Saturday, March 1, 2014

Change Your Own Mind First

Oh my gosh, I just learned this amazing thing.

Suppose I've had an argument with Ted. If it didn't go well or hasn't been resolved, I likely have this annoying pinging in my head that involves worry about how Ted feels about me, and worry that he believes false things about me. The worry is potentially productive, and is directed toward causing Ted to believe true things or to feel about me the way I prefer.

But other people's minds are really hard to control compared to my own mind. So before I reach out to change more distant parts of the world, I should say to myself, "Suppose Ted really does feel or believe exactly what you fear he does. Further, suppose it turns out that no matter what you do, you can't change his mind. How would you like to feel about how he feels about you?"

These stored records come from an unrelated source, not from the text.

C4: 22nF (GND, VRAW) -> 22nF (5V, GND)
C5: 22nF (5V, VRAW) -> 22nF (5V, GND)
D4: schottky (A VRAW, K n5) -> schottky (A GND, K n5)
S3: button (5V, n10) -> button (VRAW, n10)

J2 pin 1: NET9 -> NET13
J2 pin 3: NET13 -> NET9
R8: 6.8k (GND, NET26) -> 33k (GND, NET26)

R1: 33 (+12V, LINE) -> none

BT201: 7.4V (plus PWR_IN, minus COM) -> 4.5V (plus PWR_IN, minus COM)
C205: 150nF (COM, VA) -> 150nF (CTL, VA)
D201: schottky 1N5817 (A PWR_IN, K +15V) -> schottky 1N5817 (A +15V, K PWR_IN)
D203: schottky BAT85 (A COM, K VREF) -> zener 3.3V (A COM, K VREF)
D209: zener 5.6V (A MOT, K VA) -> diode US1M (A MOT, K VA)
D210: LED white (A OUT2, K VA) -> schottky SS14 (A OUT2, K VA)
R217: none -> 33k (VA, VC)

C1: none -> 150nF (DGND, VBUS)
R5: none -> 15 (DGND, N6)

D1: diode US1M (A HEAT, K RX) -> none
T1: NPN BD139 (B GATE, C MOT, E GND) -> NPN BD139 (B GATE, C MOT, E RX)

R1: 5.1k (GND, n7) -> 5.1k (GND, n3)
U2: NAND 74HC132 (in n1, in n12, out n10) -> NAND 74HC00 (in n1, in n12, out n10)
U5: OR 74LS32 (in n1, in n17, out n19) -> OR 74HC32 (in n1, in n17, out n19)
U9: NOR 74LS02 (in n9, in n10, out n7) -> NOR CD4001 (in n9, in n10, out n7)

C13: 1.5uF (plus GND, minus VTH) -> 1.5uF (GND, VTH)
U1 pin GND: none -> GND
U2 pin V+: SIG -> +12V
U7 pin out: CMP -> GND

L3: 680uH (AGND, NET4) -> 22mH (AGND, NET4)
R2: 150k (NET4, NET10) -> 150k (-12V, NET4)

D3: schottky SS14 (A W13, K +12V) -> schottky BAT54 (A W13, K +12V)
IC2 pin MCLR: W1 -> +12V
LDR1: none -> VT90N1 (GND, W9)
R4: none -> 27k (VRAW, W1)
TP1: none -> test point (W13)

I've done similar things in the non-social realm (this feels close to "give yourself an escape route" and "bad news is good news"), but somehow I've never applied it to interpersonal conflict.

Mind. Blown.

1 comment:

Kate Donovan said...

This puts me in mind of an expansion on the idea from David Burns. He asks people in the situation you describe to go down three questions, in order:

-[supposing I can't change Ted's mind] what do these things mean about what sort of person I am? What does it mean about how I relate to him?
-[supposing I can't change Ted's mind] what does that mean about what kind of person he is? What does it mean about how I relate to him?
-[supposing, etc] what does that mean about our relationship? What scripts will we use? What rules are we playing by?

I find "what kind of person?" to be too hard to define, so I expect I'll swap in "how do I feel about people with that characteristic?"